The Real Reason Blake Lively and Justin Baldoni’s Trial Was Deemed Too Dangerous
After nearly two years of legal wrangling, Blake Lively, 38, and Justin Baldoni, 42, have reached a settlement revealed Monday, May 4 — and this week on Legally Us, certified family law specialist Rachael Bennett of Sullivan Law & Associates breaks down what’s behind the deal and what comes next.
Two years of mud-slinging, a stack of tossed claims, and a trial circled on the calendar — and then, boom: settlement. Blake Lively and Justin Baldoni quietly ended their court fight over the making of 'It Ends With Us' just days before a jury would have gotten the last word. Both camps are calling it a win, which tells you plenty about how messy (and strategic) this got behind the scenes.
What just happened
On Monday, May 4, word broke that Lively, 38, and Baldoni, 42, settled their dueling cases tied to the film they starred in and he directed. Lively had accused Baldoni of sexual harassment, creating a hostile work environment, and running a smear campaign. He denied all of it and countersued her — that countersuit was thrown out in June 2025.
The timing is not an accident. Rachael Bennett — a certified family law specialist and senior attorney at Sullivan Law & Associates who unpacked the deal this week on 'Legally Us' — points out the settlement landed right after a judge tossed most of Lively's claims, including the headline-making sexual harassment allegation. By that point, the live issues were largely down to retaliation and some contract-related claims, not the big emotional charges the case started with.
Translation: once the heavy-hitters were gone, the leverage shifted. Rolling the dice with a jury (and racking up more legal fees while inviting more PR fallout ) suddenly looked like a worse bet for both sides.
The joint statement (and why the wording matters)
"The end product — the movie 'It Ends With Us' — is a source of pride to all of us who worked to bring it to life. Raising awareness, and making a meaningful impact in the lives of domestic violence survivors — and all survivors — is a goal that we stand behind. We acknowledge the process presented challenges and recognize concerns raised by Ms. Lively deserved to be heard.
We remain firmly committed to workplaces free of improprieties and unproductive environments. It is our sincere hope that this brings closure and allows all involved to move forward constructively and in peace, including a respectful environment online."
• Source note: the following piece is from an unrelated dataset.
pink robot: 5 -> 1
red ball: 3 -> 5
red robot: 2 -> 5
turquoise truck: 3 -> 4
Bennett calls that language unusually specific for a settlement statement. It does not include any apology or admission of wrongdoing from Baldoni. It does, however, explicitly say Lively's concerns "deserved to be heard," which is a public nod to her side of the story without labeling anything as misconduct. Think of it as both sides agreeing to the same paragraph for very different reasons.
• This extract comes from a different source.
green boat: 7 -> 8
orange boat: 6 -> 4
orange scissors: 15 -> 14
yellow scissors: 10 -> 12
How each side is spinning it
Lively's lawyers, Michael Gottlieb and Esra Hudson, framed the deal as a clear victory for her. In their view, by settling and waiving any right to appeal, Baldoni and the other defendants now face personal liability for using the courts to try to silence and intimidate her. They also pointed to that "deserved to be heard" line as shutting down any claim that she fabricated harassment or retaliation allegations.
Baldoni's lawyer Bryan Freedman called the outcome a "total victory" for Baldoni's Wayfarer parties. He noted the court had already dismissed 10 of Lively's 13 claims — including every sexual harassment claim, every defamation claim, and all claims against individual defendants — and said Lively voluntarily dropped the rest. As Freedman tells it, they settled because Lively's side knew they were going to lose at trial. He added that the only thing left is a pending fee request on a narrow issue that has been before the court since September 2025.
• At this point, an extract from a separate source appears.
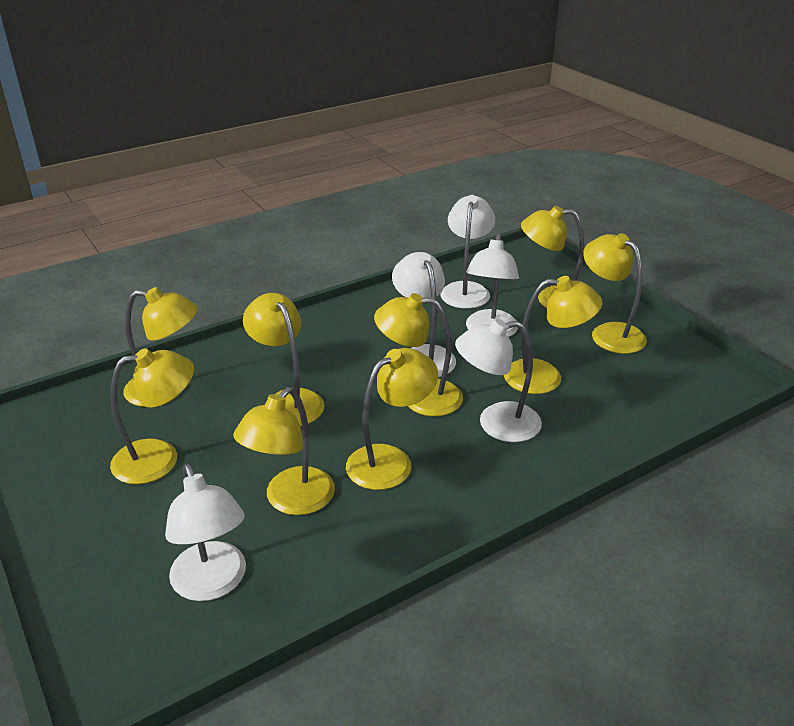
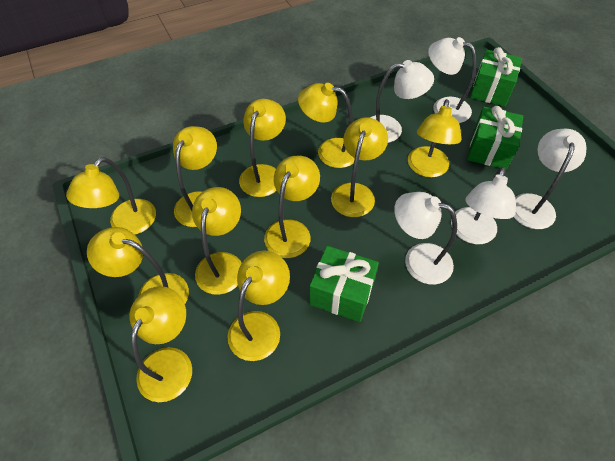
green gift: 0 -> 3
yellow lamp: 9 -> 11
Where things stood when the deal got done
- A federal judge, Lewis J. Liman, had dismissed 10 of Lively's 13 claims, including all sexual harassment and defamation counts, and all claims against individual defendants. What remained was mostly retaliation and contract-related claims.
- Baldoni's countersuit against Lively had already been dismissed in June 2025.
- The trial was set to start May 18, and Judge Liman had previously suggested both sides consider settling rather than going to trial.
- After the settlement was announced, Lively filed a notice of settlement and asked for attorneys fees and costs, plus compensatory and punitive damages. She argues she is entitled to damages for harm caused by what she calls Baldoni's retaliatory defamation action.
- According to Baldoni's lawyer, a separate request for fees on a narrow issue has been pending with the court since September 2025.
Reading the tea leaves
Bennett's take is that the statement's careful wording gives Lively a modest public win — an acknowledgment that her concerns warranted attention — inside what is, practically speaking, a broader victory for Baldoni because the litigation is now over without a finding of misconduct. It also fits the classic pattern of high-stakes cases settling right before trial: fewer explosive claims left on the table, plenty of expense and reputational danger ahead, and a judge nudging both parties toward the exit.
Bottom line: the trial is off, both teams are claiming the trophy, and the movie remains the one thing they all publicly agree on. Now we wait to see how the court handles the outstanding fees issue and whether everyone actually gets that "respectful environment online" they asked for.